Work order: The output should be exactly the lines from the one containing "publication house |" through the last line of the records, and only those.

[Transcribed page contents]
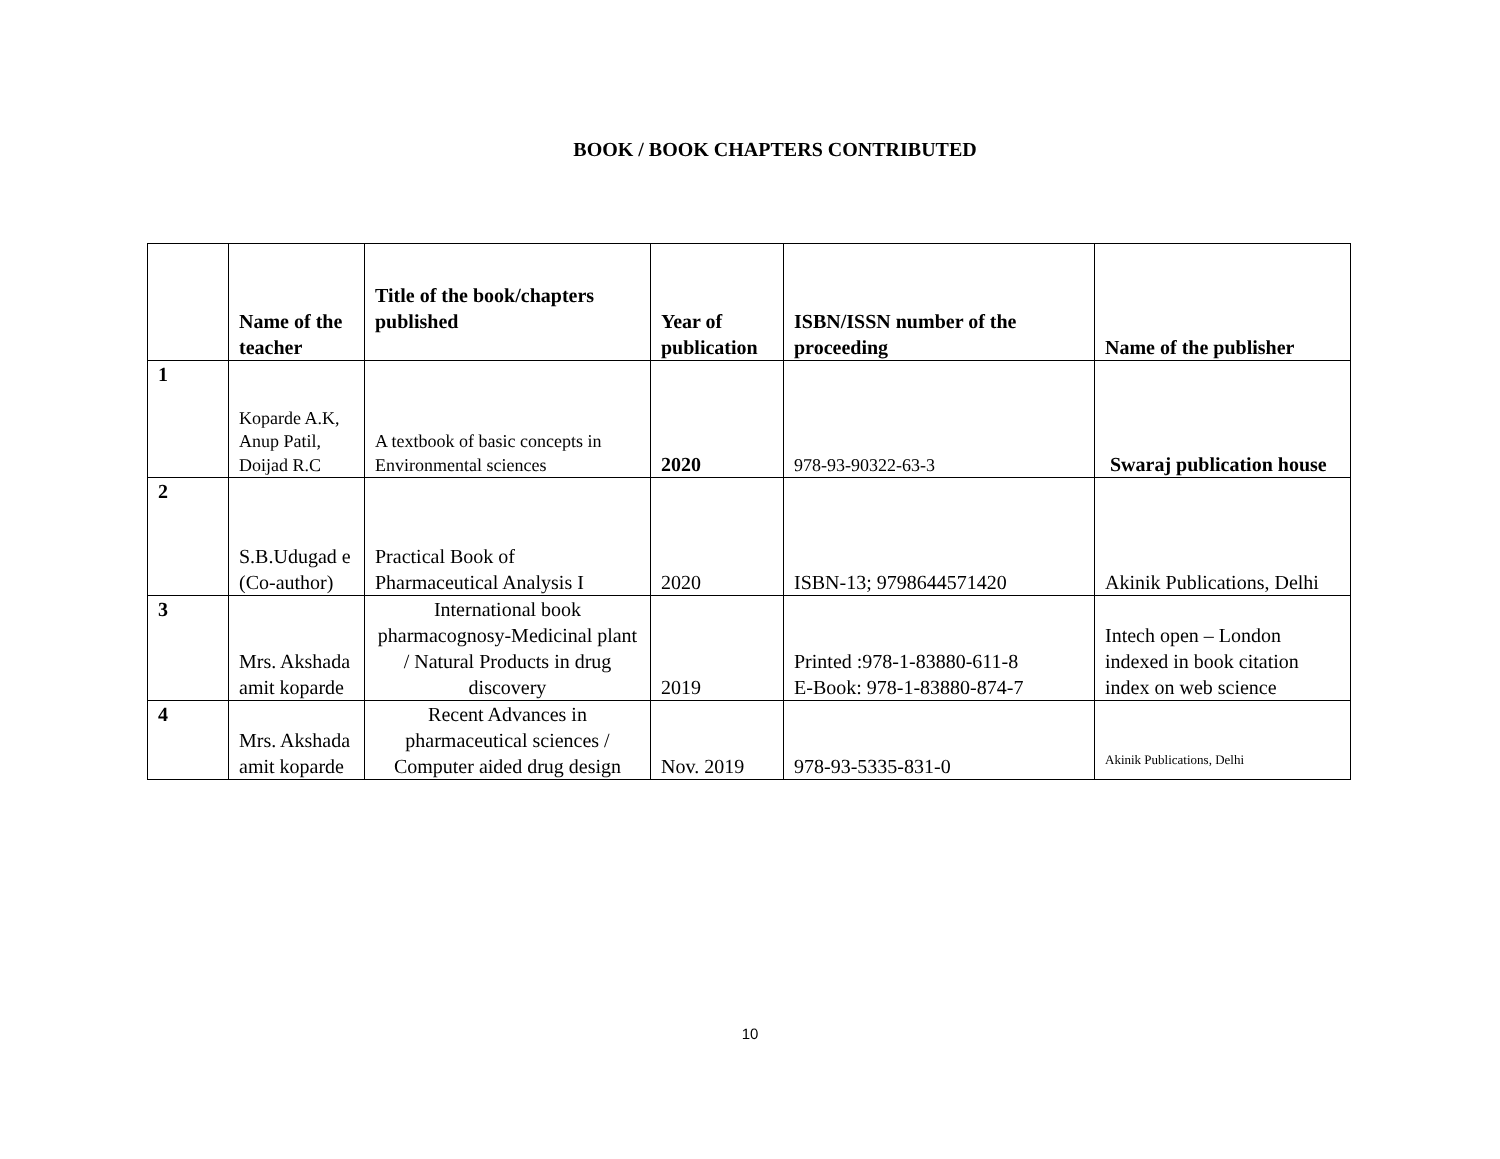BOOK / BOOK CHAPTERS CONTRIBUTED
| | Name of the teacher | Title of the book/chapters published | Year of publication | ISBN/ISSN number of the proceeding | Name of the publisher |
| --- | --- | --- | --- | --- | --- |
| 1 | Koparde A.K, Anup Patil, Doijad R.C | A textbook of basic concepts in Environmental sciences | 2020 | 978-93-90322-63-3 | Swaraj publication house |
| 2 | S.B.Udugad e (Co-author) | Practical Book of Pharmaceutical Analysis I | 2020 | ISBN-13; 9798644571420 | Akinik Publications, Delhi |
| 3 | Mrs. Akshada amit koparde | International book pharmacognosy-Medicinal plant / Natural Products in drug discovery | 2019 | Printed :978-1-83880-611-8 E-Book: 978-1-83880-874-7 | Intech open – London indexed in book citation index on web science |
| 4 | Mrs. Akshada amit koparde | Recent Advances in pharmaceutical sciences / Computer aided drug design | Nov. 2019 | 978-93-5335-831-0 | Akinik Publications, Delhi |
10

Written reply:
| 1 | Koparde A.K, Anup Patil, Doijad R.C | A textbook of basic concepts in Environmental sciences | 2020 | 978-93-90322-63-3 | Swaraj publication house |
| 2 | S.B.Udugad e (Co-author) | Practical Book of Pharmaceutical Analysis I | 2020 | ISBN-13; 9798644571420 | Akinik Publications, Delhi |
| 3 | Mrs. Akshada amit koparde | International book pharmacognosy-Medicinal plant / Natural Products in drug discovery | 2019 | Printed :978-1-83880-611-8 E-Book: 978-1-83880-874-7 | Intech open – London indexed in book citation index on web science |
| 4 | Mrs. Akshada amit koparde | Recent Advances in pharmaceutical sciences / Computer aided drug design | Nov. 2019 | 978-93-5335-831-0 | Akinik Publications, Delhi |
10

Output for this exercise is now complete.